Every time I come I get more comfortable and fall more in love. On a tequila tour today I met three Mexicans living in Austin, Texas.
"My best friend lives there," I tell them excitedly. They know the organisation she works for. I tell them the places in Mexico I've visited, mostly near Cancun. "Ah", Hugo says, "that's fake Mexico."
"What is real Mexico?" I ask. "More sad," he replies.
Unquestionable sadness and poverty are here as well. I love the chaos, the wild tequila party, the women who drink alcohol unabashedly as they cross the street. That people casually ride around in the backs of big utes.
But the sadness is hard. You have to look away sometimes. Small children beg for money, walking in between cars on the streets of Avenue Chapultepec. The American expats have lived here for years, but they choose not to walk home alone at night.
The infrastructure is failing, from irrigation in Ajijic to massive holes (huecos) in the sidewalk that seem to come with every street. But still I love the joy and the movement. Today at the tequila tour I danced with men in the streets to mariachi, feeling elegant and proper as they lead me to the sounds of the blaring trumpets.
Last night the American women and I laughed about the unmistakable desire to grind to get low that comes from a US upbringing; you can always spot us on the dance floor. They tell me about the Mexican men, and I tell them about Australian men.

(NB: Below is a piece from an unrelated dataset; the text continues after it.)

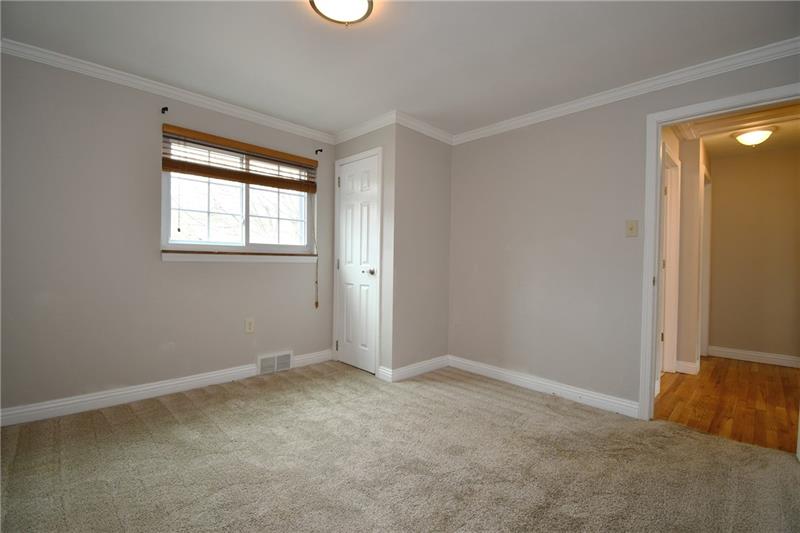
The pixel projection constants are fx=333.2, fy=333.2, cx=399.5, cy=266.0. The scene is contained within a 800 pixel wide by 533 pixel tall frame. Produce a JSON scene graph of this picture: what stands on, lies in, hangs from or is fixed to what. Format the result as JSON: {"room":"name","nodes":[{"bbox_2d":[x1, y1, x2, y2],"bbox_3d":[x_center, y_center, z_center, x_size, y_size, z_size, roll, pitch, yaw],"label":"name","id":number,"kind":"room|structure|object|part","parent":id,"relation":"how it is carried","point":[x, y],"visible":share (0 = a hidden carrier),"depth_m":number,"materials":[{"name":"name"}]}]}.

Tran is 43 and flawless. I loved her energy. She told me she was working in Thailand until she was 36, then she decided to move to Mexico as it was closer to home (also Texas). She spent the first six months learning Spanish, then she got a job and hasn't left since. I'm 35 and flooded with joy merely entertaining the idea that you can dramatically change your life at any time.

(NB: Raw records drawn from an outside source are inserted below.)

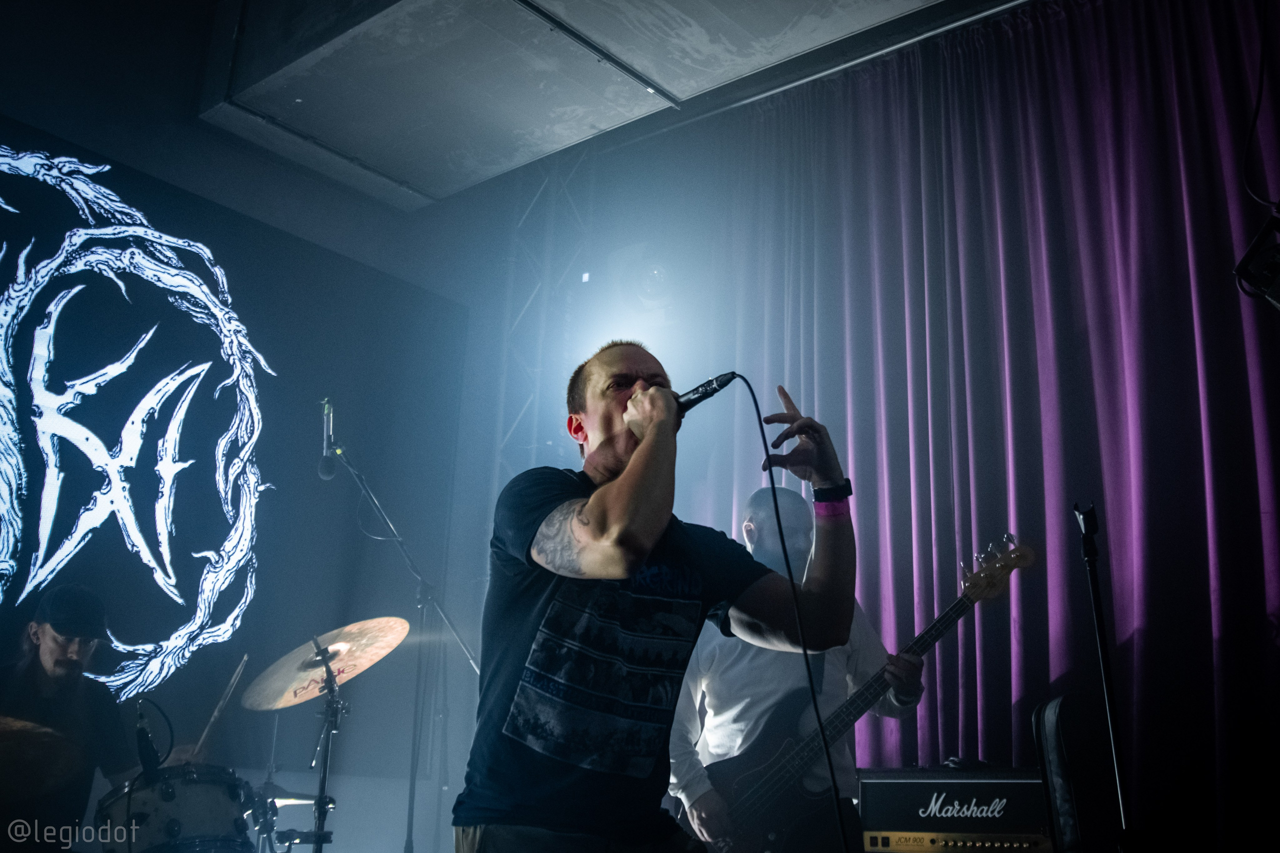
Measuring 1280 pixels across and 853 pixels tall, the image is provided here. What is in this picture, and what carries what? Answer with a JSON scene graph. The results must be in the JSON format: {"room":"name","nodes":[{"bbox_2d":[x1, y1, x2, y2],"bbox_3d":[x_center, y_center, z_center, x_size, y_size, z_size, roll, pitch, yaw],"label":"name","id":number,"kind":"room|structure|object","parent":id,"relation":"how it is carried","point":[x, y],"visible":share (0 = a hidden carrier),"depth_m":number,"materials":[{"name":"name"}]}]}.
{"room":"event hall","nodes":[
{"label":"event hall","id":0,"kind":"room"},
{"bbox_2d":[0,714,79,799],"bbox_3d":[-1.831,0.878,3.264,0.504,0.162,0.521,-13,-22,39],"label":"cymbal","id":1,"kind":"object","parent":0,"point":[3,734],"visible":0.99,"depth_m":3.28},
{"bbox_2d":[0,582,143,852],"bbox_3d":[-1.832,1.079,3.743,0.660,1.198,0.681,-13,-22,39],"label":"man","id":2,"kind":"object","parent":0,"point":[56,647],"visible":0.88,"depth_m":3.66},
{"bbox_2d":[191,655,249,761],"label":"drumstick","id":3,"kind":"object","parent":2,"relation":"in","point":[216,714],"visible":0.84,"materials":[{"name":"brown wood"}]},
{"bbox_2d":[93,763,258,852],"bbox_3d":[-1.499,1.290,3.802,0.542,0.414,0.505,-13,-22,39],"label":"drum","id":4,"kind":"object","parent":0,"point":[206,787],"visible":0.89,"depth_m":3.64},
{"bbox_2d":[133,698,168,778],"bbox_3d":[-1.512,0.961,3.702,0.149,0.230,0.111,-13,-22,39],"label":"microphone","id":5,"kind":"object","parent":4,"relation":"attached to","point":[149,759],"visible":0.9,"depth_m":3.66,"materials":[{"name":"black plastic"}]},
{"bbox_2d":[1,1,517,852],"bbox_3d":[-2.478,-0.143,4.714,0.199,4.639,5.441,-13,-22,39],"label":"wall","id":6,"kind":"structure","parent":0,"point":[194,120],"depth_m":5.68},
{"bbox_2d":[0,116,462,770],"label":"projection screen","id":7,"kind":"object","parent":6,"relation":"attached to","point":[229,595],"visible":0.9,"depth_m":5.30,"materials":[{"name":"blue"}]},
{"bbox_2d":[492,150,594,487],"bbox_3d":[-0.494,0.138,5.773,0.544,3.519,0.561,-13,-22,39],"label":"truss tower","id":8,"kind":"structure","parent":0,"point":[544,307],"depth_m":5.94,"materials":[{"name":"metal"}]},
{"bbox_2d":[606,241,682,321],"bbox_3d":[0.060,-0.707,6.068,0.410,0.484,0.404,-13,-22,39],"label":"stage light","id":9,"kind":"object","parent":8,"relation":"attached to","point":[652,299],"visible":0.84,"depth_m":5.94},
{"bbox_2d":[198,0,984,211],"bbox_3d":[0.187,-2.077,3.869,5.289,0.296,3.683,-13,-22,39],"label":"ceiling","id":10,"kind":"structure","parent":0,"point":[417,177],"depth_m":5.23,"materials":[{"name":"paint"}]},
{"bbox_2d":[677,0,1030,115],"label":"curtain rail","id":11,"kind":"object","parent":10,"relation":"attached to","point":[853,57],"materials":[{"name":"grey metal"}]},
{"bbox_2d":[703,0,1279,848],"bbox_3d":[1.602,0.127,4.633,3.520,4.001,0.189,-13,-22,39],"label":"stage curtain","id":12,"kind":"object","parent":10,"relation":"hanging from","point":[865,521],"visible":0.81,"depth_m":4.74,"materials":[{"name":"fabric"}]},
{"bbox_2d":[1233,207,1279,307],"bbox_3d":[1.528,-0.371,2.684,0.298,0.255,0.308,-13,-22,39],"label":"stage light","id":13,"kind":"object","parent":10,"relation":"hanging from","point":[1276,284],"visible":0.99,"depth_m":2.69,"materials":[{"name":"black metal"}]},
{"bbox_2d":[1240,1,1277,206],"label":"cable","id":14,"kind":"object","parent":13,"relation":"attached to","point":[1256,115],"visible":0.99,"depth_m":3.21,"materials":[{"name":"black plastic"}]},
{"bbox_2d":[856,765,1052,852],"bbox_3d":[0.989,1.192,3.713,0.606,0.284,0.450,-7,-19,26],"label":"guitar amplifier","id":15,"kind":"object","parent":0,"point":[903,784],"visible":0.86,"depth_m":3.56,"materials":[{"name":"black"}]},
{"label":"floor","id":16,"kind":"structure","parent":0,"visible":0},
{"bbox_2d":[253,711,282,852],"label":"cymbal stand","id":17,"kind":"object","parent":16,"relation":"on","point":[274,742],"visible":0.6,"depth_m":4.84,"materials":[{"name":"silver metal"}]},
{"bbox_2d":[297,642,345,852],"bbox_3d":[-1.027,1.205,3.800,0.481,0.991,0.461,-13,-22,39],"label":"cymbal stand","id":18,"kind":"object","parent":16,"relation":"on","point":[321,784],"visible":0.84,"depth_m":3.83,"materials":[{"name":"black metal"}]},
{"bbox_2d":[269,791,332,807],"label":"cymbal","id":19,"kind":"object","parent":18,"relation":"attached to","point":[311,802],"visible":0.43,"depth_m":4.36,"materials":[{"name":"metal"}]},
{"bbox_2d":[241,618,409,710],"bbox_3d":[-1.029,0.790,4.012,0.511,0.220,0.499,-13,-22,39],"label":"cymbal","id":20,"kind":"object","parent":18,"relation":"on","point":[346,665],"visible":0.9,"depth_m":4.02,"materials":[{"name":"metal"}]},
{"bbox_2d":[318,416,481,852],"bbox_3d":[-0.989,0.919,4.387,0.693,1.809,0.919,-13,-22,39],"label":"microphone stand","id":21,"kind":"object","parent":16,"relation":"on","point":[469,657],"visible":0.81,"depth_m":4.49,"materials":[{"name":"black metal"}]},
{"bbox_2d":[317,397,338,480],"bbox_3d":[-1.148,0.044,4.453,0.164,0.287,0.116,-13,-22,39],"label":"microphone","id":22,"kind":"object","parent":21,"relation":"attached to","point":[326,473],"visible":0.96,"depth_m":4.42,"materials":[{"name":"black metal"}]},
{"bbox_2d":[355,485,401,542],"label":"microphone cable","id":23,"kind":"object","parent":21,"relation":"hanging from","point":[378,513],"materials":[{"name":"black rubber"}]},
{"bbox_2d":[457,343,862,852],"bbox_3d":[0.032,0.493,2.164,0.706,1.303,0.684,-13,-22,39],"label":"man","id":24,"kind":"object","parent":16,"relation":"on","point":[592,518],"visible":0.98,"depth_m":2.04},
{"bbox_2d":[674,372,737,416],"bbox_3d":[0.069,-0.067,2.438,0.168,0.103,0.201,-13,-22,39],"label":"microphone","id":25,"kind":"object","parent":24,"relation":"in","point":[705,389],"visible":0.66,"depth_m":2.44,"materials":[{"name":"black metal"}]},
{"bbox_2d":[740,377,849,849],"bbox_3d":[0.197,0.514,2.100,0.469,1.316,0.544,6,-18,-14],"label":"microphone cable","id":26,"kind":"object","parent":25,"relation":"attached to","point":[780,525],"visible":0.98,"depth_m":2.27,"materials":[{"name":"black plastic"}]},
{"bbox_2d":[666,480,924,852],"bbox_3d":[0.440,0.906,3.596,0.746,1.488,0.652,-13,-22,39],"label":"man","id":27,"kind":"object","parent":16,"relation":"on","point":[705,682],"visible":0.73,"depth_m":3.46},
{"bbox_2d":[692,533,1034,852],"bbox_3d":[0.666,0.833,3.579,0.762,0.843,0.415,-13,-22,39],"label":"electric guitar","id":28,"kind":"object","parent":27,"relation":"in","point":[752,774],"visible":0.86,"depth_m":3.52,"materials":[{"name":"black wood"}]},
{"bbox_2d":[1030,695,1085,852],"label":"guitar case","id":29,"kind":"object","parent":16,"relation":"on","point":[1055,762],"visible":0.78,"depth_m":3.40,"materials":[{"name":"black"}]},
{"bbox_2d":[1075,501,1133,852],"bbox_3d":[1.135,0.835,2.917,0.519,1.322,0.591,-13,-22,39],"label":"microphone stand","id":30,"kind":"object","parent":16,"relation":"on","point":[1085,540],"visible":0.96,"depth_m":2.99,"materials":[{"name":"black metal"}]}
]}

Tonight at my laptop, I think about my last 10 years walking around in the immaculate footpaths of Newcastle, often alone at night. I think about the children begging in the streets of Guadalajara, the young influencers, the agave farmers, the retired Americans down the road. I think about the beauty of choice, for those who have it.
Everyone has a right to decide how they want to live in this beautiful, sad, dangerous, intoxicating life.